== Segment start ==

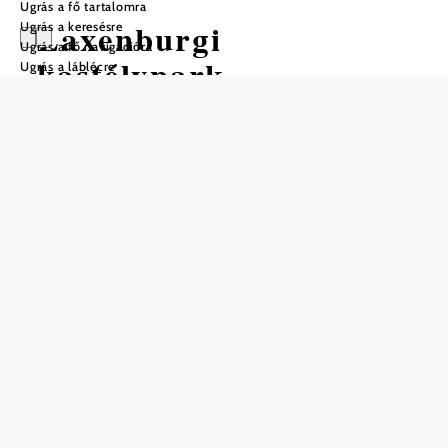
Ugrás a fő tartalomra
Laxenburgi
Ugrás a keresésre
Ugrás a fő navigációra
kastélypark
Ugrás a láblécre
Nyitvatartás
01.01. – 31.12. között
hétfő
07:00 – 20:00
kedd
07:00 – 20:00
szerda
07:00 – 20:00
csütörtök
07:00 – 20:00
péntek
07:00 – 20:00
szombat
07:00 – 20:00
vasárnap
07:00 – 20:00
ünnep
07:00 – 20:00
napi nyitvatartás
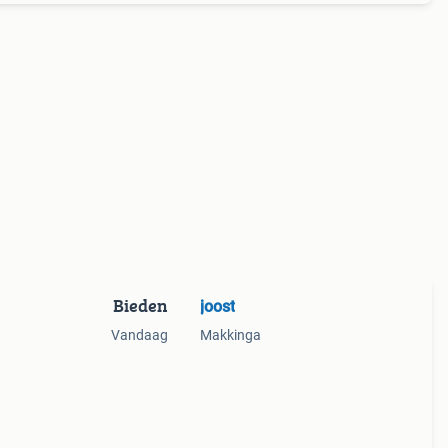
Bieden
joost
Vandaag
Makkinga
it.
at.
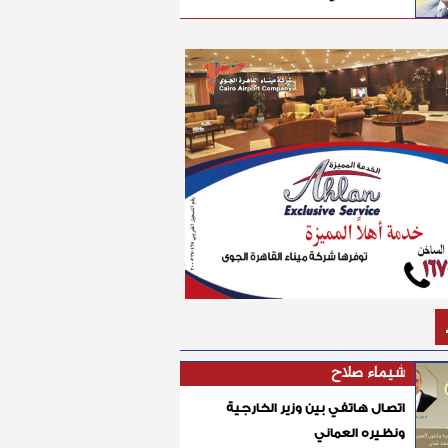
شيماء صلاح
اتصال هاتفي بين وزير الخارجية
ونظيره العماني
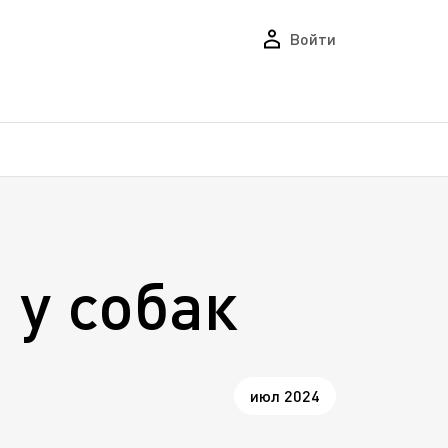
Войти
у собак
июл 2024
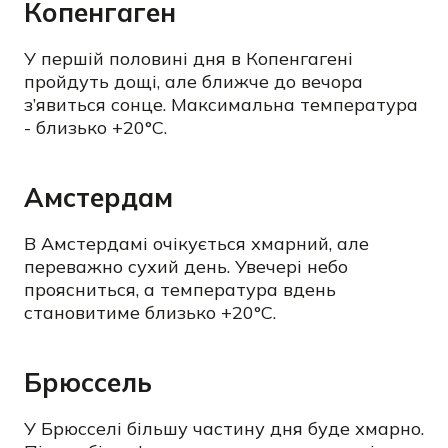
Копенгаген
У першій половині дня в Копенгагені
пройдуть дощі, але ближче до вечора
з’явиться сонце. Максимальна температура
- близько +20°C.
Амстердам
В Амстердамі очікується хмарний, але
переважно сухий день. Увечері небо
проясниться, а температура вдень
становитиме близько +20°C.
Брюссель
У Брюсселі більшу частину дня буде хмарно.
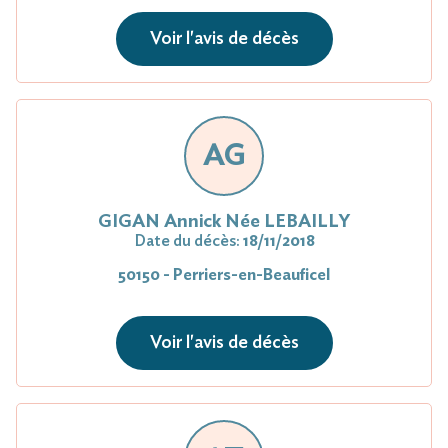
Voir l'avis de décès
AG
GIGAN Annick Née LEBAILLY
Date du décès:
18/11/2018
50150 - Perriers-en-Beauficel
Voir l'avis de décès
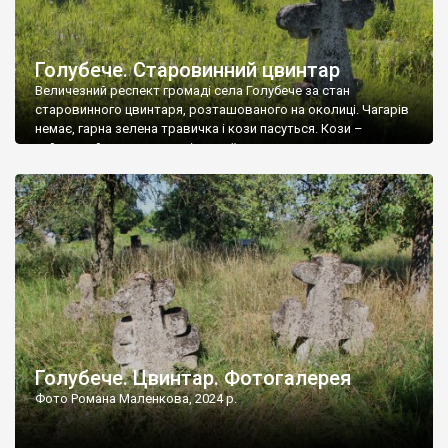
Голубече. Старовинний цвинтар
Величезний респект громаді села Голубече за стан
старовинного цвинтаря, розташованого на околиці. Чагарів
немає, гарна зелена травичка і кози пасуться. Кози –
найкращий регулятор шкідливої, для старих кладовищ,
рослинності. Навесні, коли паростки дерев вкриваються
бруньками, кози ті бруньки обгризають, бо то улюблений
делікатес. На цвинтарі у Голубечому ціла колекція
різноманітних форм хрестів. Село відносно невелике, […]
Голубече. Цвинтар. Фотогалерея
Фото Романа Маленкова, 2024 р.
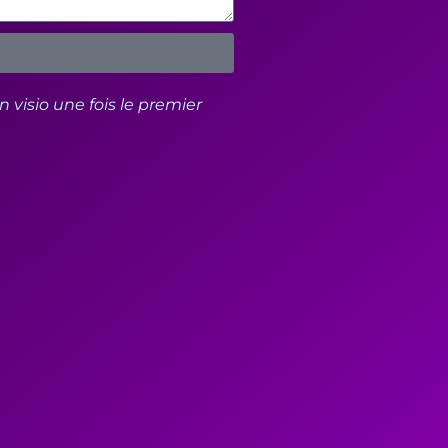
n visio une fois le premier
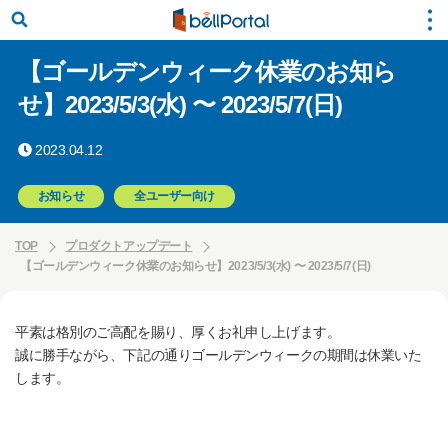
【ゴールデンウィーク休業のお知ら
せ】2023/5/3(水) 〜 2023/5/7(日)
2023.04.12
お知らせ
全ユーザー向け
TOP
プロダクトアップデート
【ゴールデンウィーク休業のお知らせ】2023/5/3(水) 〜 2023/5/7(日)
平素は格別のご高配を賜り、厚くお礼申し上げます。
誠に勝手ながら、下記の通りゴールデンウィークの期間は休業いた
します。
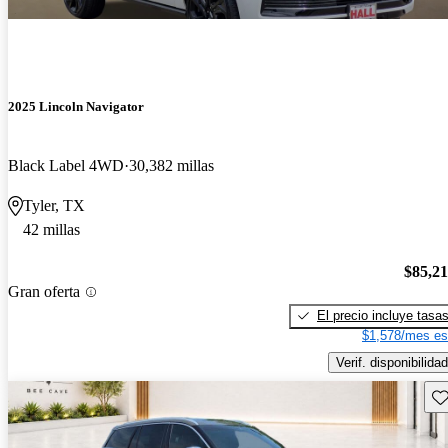
2025 Lincoln Navigator
Black Label 4WD
30,382 millas
Tyler, TX
42 millas
$85,2
Gran oferta
El precio incluye tasa
$1,578/mes es
Verif. disponibilidad
Gu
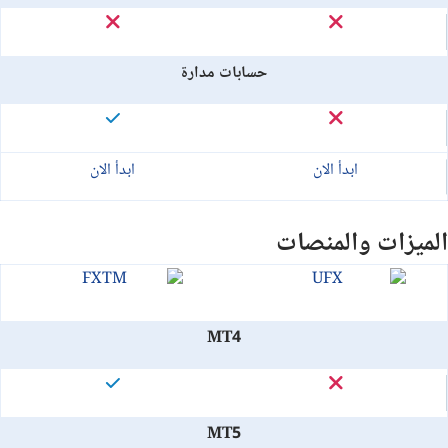
حسابات مدارة
ابدأ الان
ابدأ الان
الميزات والمنصات
MT4
MT5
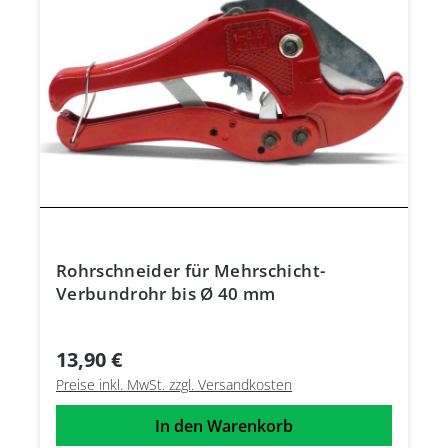
Rohrschneider für Mehrschicht-
Verbundrohr bis Ø 40 mm
13,90 €
Preise inkl. MwSt. zzgl. Versandkosten
In den Warenkorb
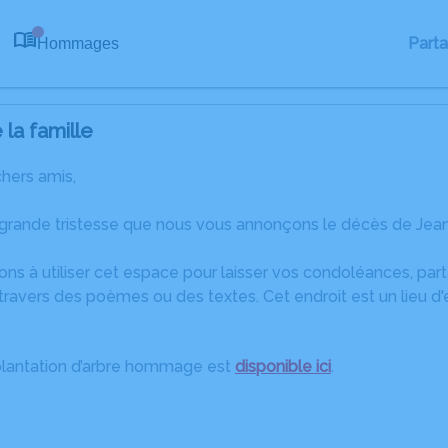
Part
Hommages
0
la famille
chers amis,
 grande tristesse que nous vous annonçons le décès de Jean
ons à utiliser cet espace pour laisser vos condoléances, pa
travers des poèmes ou des textes. Cet endroit est un lieu d
plantation d’arbre hommage est
disponible ici
.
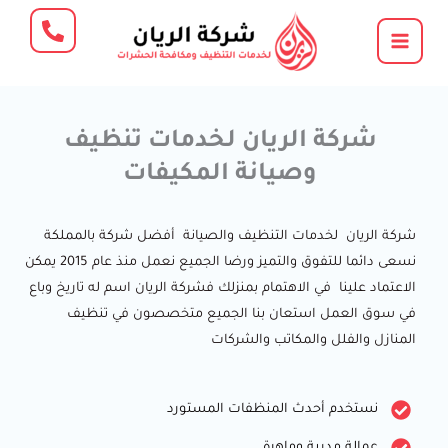
خطي
لى
لمحتوى
شركة الريان لخدمات تنظيف
وصيانة المكيفات
شركة الريان لخدمات التنظيف والصيانة أفضل شركة بالمملكة
نسعى دائما للتفوق والتميز ورضا الجميع نعمل منذ عام 2015 يمكن
الاعتماد علينا في الاهتمام بمنزلك فشركة الريان اسم له تاريخ وباع
في سوق العمل استعان بنا الجميع متخصصون في تنظيف
المنازل والفلل والمكاتب والشركات
نستخدم أحدث المنظفات المستورد
عمالة مدربة وماهرة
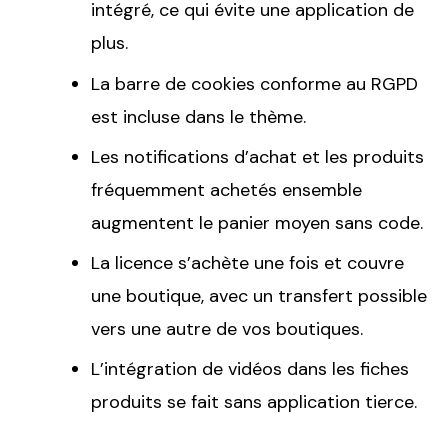
intégré, ce qui évite une application de
plus.
La barre de cookies conforme au RGPD
est incluse dans le thème.
Les notifications d’achat et les produits
fréquemment achetés ensemble
augmentent le panier moyen sans code.
La licence s’achète une fois et couvre
une boutique, avec un transfert possible
vers une autre de vos boutiques.
L’intégration de vidéos dans les fiches
produits se fait sans application tierce.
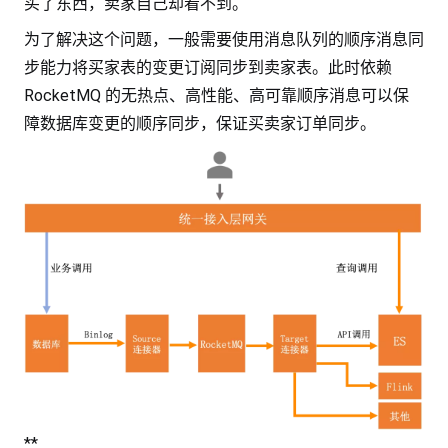
买了东西，卖家自己却看不到。
为了解决这个问题，一般需要使用消息队列的顺序消息同
步能力将买家表的变更订阅同步到卖家表。此时依赖
RocketMQ 的无热点、高性能、高可靠顺序消息可以保
障数据库变更的顺序同步，保证买卖家订单同步。
**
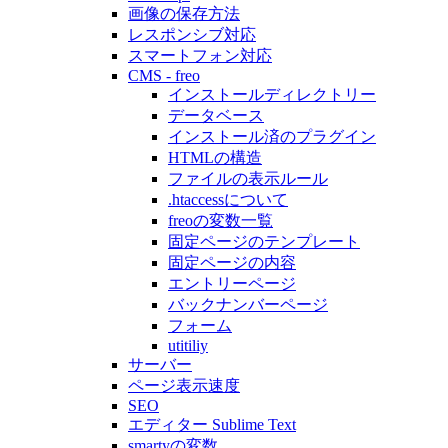
画像の保存方法
レスポンシブ対応
スマートフォン対応
CMS - freo
インストールディレクトリー
データベース
インストール済のプラグイン
HTMLの構造
ファイルの表示ルール
.htaccessについて
freoの変数一覧
固定ページのテンプレート
固定ページの内容
エントリーページ
バックナンバーページ
フォーム
utitiliy
サーバー
ページ表示速度
SEO
エディター Sublime Text
smartyの変数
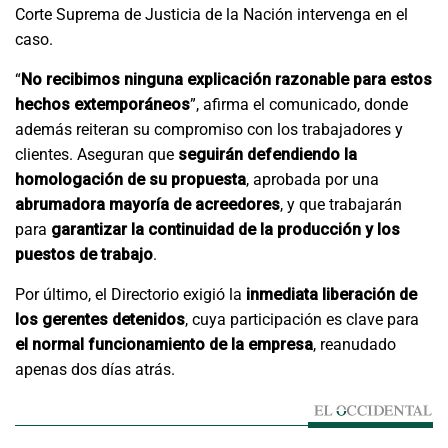
Corte Suprema de Justicia de la Nación intervenga en el
caso.
“
No recibimos ninguna explicación razonable para estos
hechos extemporáneos
”, afirma el comunicado, donde
además reiteran su compromiso con los trabajadores y
clientes. Aseguran que
seguirán defendiendo la
homologación de su propuesta
, aprobada por una
abrumadora mayoría de acreedores
, y que trabajarán
para
garantizar la continuidad de la producción y los
puestos de trabajo
.
Por último, el Directorio exigió la
inmediata liberación de
los gerentes detenidos
, cuya participación es clave para
el normal funcionamiento de la empresa
, reanudado
apenas dos días atrás.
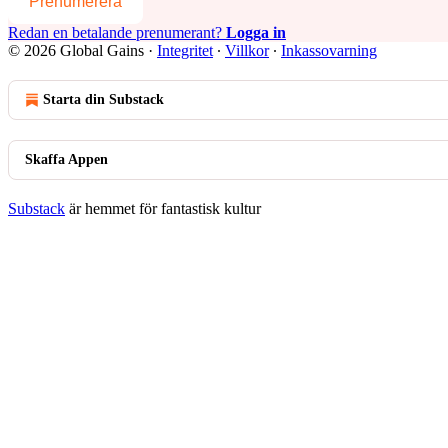
Prenumerera
Redan en betalande prenumerant?
Logga in
© 2026 Global Gains
·
Integritet
∙
Villkor
∙
Inkassovarning
Starta din Substack
Skaffa Appen
Substack
är hemmet för fantastisk kultur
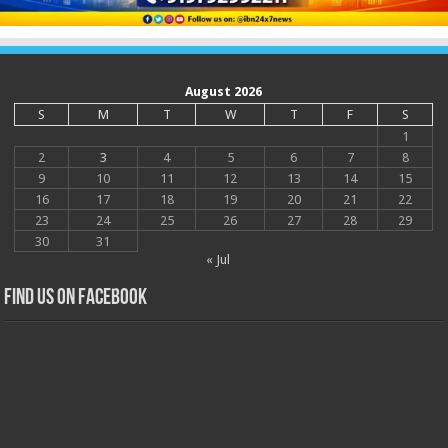
August 2026
S
M
T
W
T
F
S
1
2
3
4
5
6
7
8
9
10
11
12
13
14
15
16
17
18
19
20
21
22
23
24
25
26
27
28
29
30
31
« Jul
Find us on Facebook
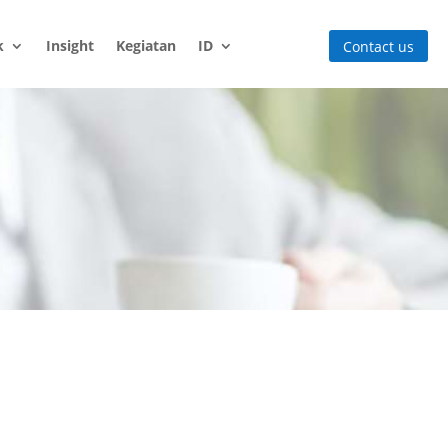
k
Insight
Kegiatan
ID
Contact us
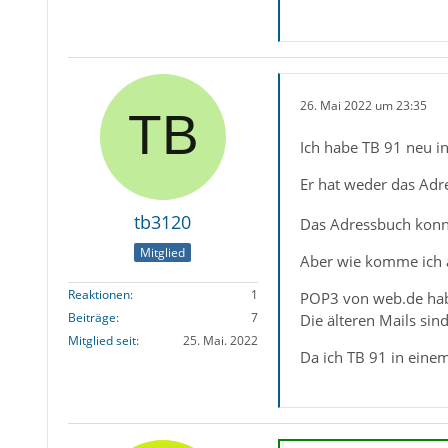
26. Mai 2022 um 23:35
Ich habe TB 91 neu in
Er hat weder das Adr
tb3120
Das Adressbuch konnt
Mitglied
Aber wie komme ich an
Reaktionen
1
POP3 von web.de habe 
Beiträge
7
Die älteren Mails si
Mitglied seit
25. Mai. 2022
Da ich TB 91 in einem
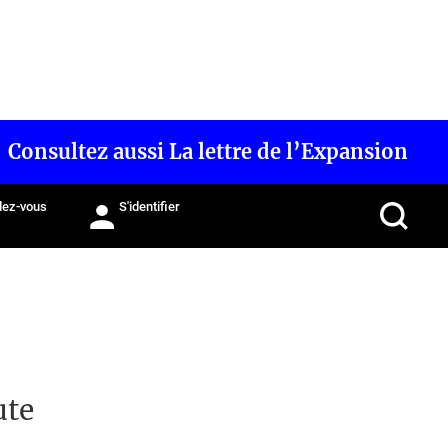
Consultez aussi La lettre de l’Expansion
ez-vous
S'identifier
ute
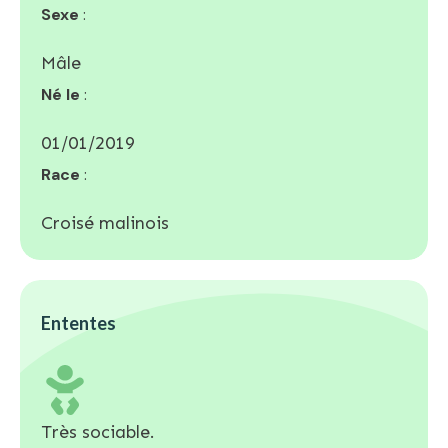
Sexe
:
Mâle
Né le
:
01/01/2019
Race
:
Croisé malinois
Ententes
Très sociable.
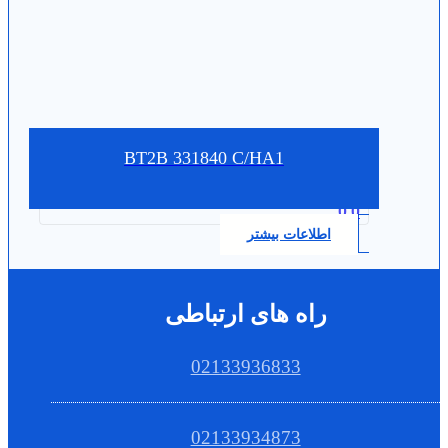
BT2B 331840 C/HA1
0.0
اطلاعات بیشتر
راه های ارتباطی
02133936833
02133934873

== Segment end ==

# EXERCISE PROMPT
Reproduce the data text with "Mitglied" swapped for "Benutzer" everywhere it occurs, keeping everything else unchanged. Leave out the pictures.

# RESPONSE FOR THIS EXERCISE
Ugrás a fő tartalomra
Laxenburgi
Ugrás a keresésre
Ugrás a fő navigációra
kastélypark
Ugrás a láblécre
Nyitvatartás
01.01. – 31.12. között
hétfő
07:00 – 20:00
kedd
07:00 – 20:00
szerda
07:00 – 20:00
csütörtök
07:00 – 20:00
péntek
07:00 – 20:00
szombat
07:00 – 20:00
vasárnap
07:00 – 20:00
ünnep
07:00 – 20:00
napi nyitvatartás
Bieden
joost
Vandaag
Makkinga
it.
at.
شيماء صلاح
اتصال هاتفي بين وزير الخارجية
ونظيره العماني
Войти
у собак
июл 2024
Копенгаген
У першій половині дня в Копенгагені
пройдуть дощі, але ближче до вечора
з’явиться сонце. Максимальна температура
- близько +20°C.
Амстердам
В Амстердамі очікується хмарний, але
переважно сухий день. Увечері небо
проясниться, а температура вдень
становитиме близько +20°C.
Брюссель
У Брюсселі більшу частину дня буде хмарно.
Voir l'avis de décès
AG
GIGAN Annick Née LEBAILLY
Date du décès:
18/11/2018
50150 - Perriers-en-Beauficel
Voir l'avis de décès
Голубече. Старовинний цвинтар
Величезний респект громаді села Голубече за стан
старовинного цвинтаря, розташованого на околиці. Чагарів
немає, гарна зелена травичка і кози пасуться. Кози –
найкращий регулятор шкідливої, для старих кладовищ,
рослинності. Навесні, коли паростки дерев вкриваються
бруньками, кози ті бруньки обгризають, бо то улюблений
делікатес. На цвинтарі у Голубечому ціла колекція
різноманітних форм хрестів. Село відносно невелике, […]
Голубече. Цвинтар. Фотогалерея
Фото Романа Маленкова, 2024 р.
n visio une fois le premier
【ゴールデンウィーク休業のお知ら
せ】2023/5/3(水) 〜 2023/5/7(日)
2023.04.12
お知らせ
全ユーザー向け
TOP
プロダクトアップデート
【ゴールデンウィーク休業のお知らせ】2023/5/3(水) 〜 2023/5/7(日)
平素は格別のご高配を賜り、厚くお礼申し上げます。
誠に勝手ながら、下記の通りゴールデンウィークの期間は休業いた
します。
2025 Lincoln Navigator
Black Label 4WD
30,382 millas
Tyler, TX
42 millas
$85,2
Gran oferta
El precio incluye tasa
$1,578/mes es
Verif. disponibilidad
Gu
حسابات مدارة
ابدأ الان
ابدأ الان
الميزات والمنصات
MT4
MT5
Rohrschneider für Mehrschicht-
Verbundrohr bis Ø 40 mm
13,90 €
Preise inkl. MwSt. zzgl. Versandkosten
In den Warenkorb
Part
Hommages
0
la famille
chers amis,
 grande tristesse que nous vous annonçons le décès de Jean
ons à utiliser cet espace pour laisser vos condoléances, pa
travers des poèmes ou des textes. Cet endroit est un lieu d
plantation d’arbre hommage est
disponible ici
.
خطي
لى
لمحتوى
شركة الريان لخدمات تنظيف
وصيانة المكيفات
شركة الريان لخدمات التنظيف والصيانة أفضل شركة بالمملكة
نسعى دائما للتفوق والتميز ورضا الجميع نعمل منذ عام 2015 يمكن
الاعتماد علينا في الاهتمام بمنزلك فشركة الريان اسم له تاريخ وباع
في سوق العمل استعان بنا الجميع متخصصون في تنظيف
المنازل والفلل والمكاتب والشركات
نستخدم أحدث المنظفات المستورد
عمالة مدربة وماهرة
intégré, ce qui évite une application de
plus.
La barre de cookies conforme au RGPD
est incluse dans le thème.
Les notifications d’achat et les produits
fréquemment achetés ensemble
augmentent le panier moyen sans code.
La licence s’achète une fois et couvre
une boutique, avec un transfert possible
vers une autre de vos boutiques.
L’intégration de vidéos dans les fiches
produits se fait sans application tierce.
买了东西，卖家自己却看不到。
为了解决这个问题，一般需要使用消息队列的顺序消息同
步能力将买家表的变更订阅同步到卖家表。此时依赖
RocketMQ 的无热点、高性能、高可靠顺序消息可以保
障数据库变更的顺序同步，保证买卖家订单同步。
**
画像の保存方法
レスポンシブ対応
スマートフォン対応
CMS - freo
インストールディレクトリー
データベース
インストール済のプラグイン
HTMLの構造
ファイルの表示ルール
.htaccessについて
freoの変数一覧
固定ページのテンプレート
固定ページの内容
エントリーページ
バックナンバーページ
フォーム
utitiliy
サーバー
ページ表示速度
SEO
エディター Sublime Text
smartyの変数
Corte Suprema de Justicia de la Nación intervenga en el
caso.
“
No recibimos ninguna explicación razonable para estos
hechos extemporáneos
”, afirma el comunicado, donde
además reiteran su compromiso con los trabajadores y
clientes. Aseguran que
seguirán defendiendo la
homologación de su propuesta
, aprobada por una
abrumadora mayoría de acreedores
, y que trabajarán
para
garantizar la continuidad de la producción y los
puestos de trabajo
.
Por último, el Directorio exigió la
inmediata liberación de
los gerentes detenidos
, cuya participación es clave para
el normal funcionamiento de la empresa
, reanudado
apenas dos días atrás.
Prenumerera
Redan en betalande prenumerant?
Logga in
© 2026 Global Gains
·
Integritet
∙
Villkor
∙
Inkassovarning
Starta din Substack
Skaffa Appen
Substack
är hemmet för fantastisk kultur
August 2026
S
M
T
W
T
F
S
1
2
3
4
5
6
7
8
9
10
11
12
13
14
15
16
17
18
19
20
21
22
23
24
25
26
27
28
29
30
31
« Jul
Find us on Facebook
k
Insight
Kegiatan
ID
Contact us
26. Mai 2022 um 23:35
Ich habe TB 91 neu in
Er hat weder das Adr
tb3120
Das Adressbuch konnt
Benutzer
Aber wie komme ich an
Reaktionen
1
POP3 von web.de habe 
Beiträge
7
Die älteren Mails si
Benutzer seit
25. Mai. 2022
Da ich TB 91 in einem
Consultez aussi La lettre de l’Expansion
ez-vous
S'identifier
ute
Sexe
:
Mâle
Né le
:
01/01/2019
Race
:
Croisé malinois
Ententes
Très sociable.
BT2B 331840 C/HA1
0.0
اطلاعات بیشتر
راه های ارتباطی
02133936833
02133934873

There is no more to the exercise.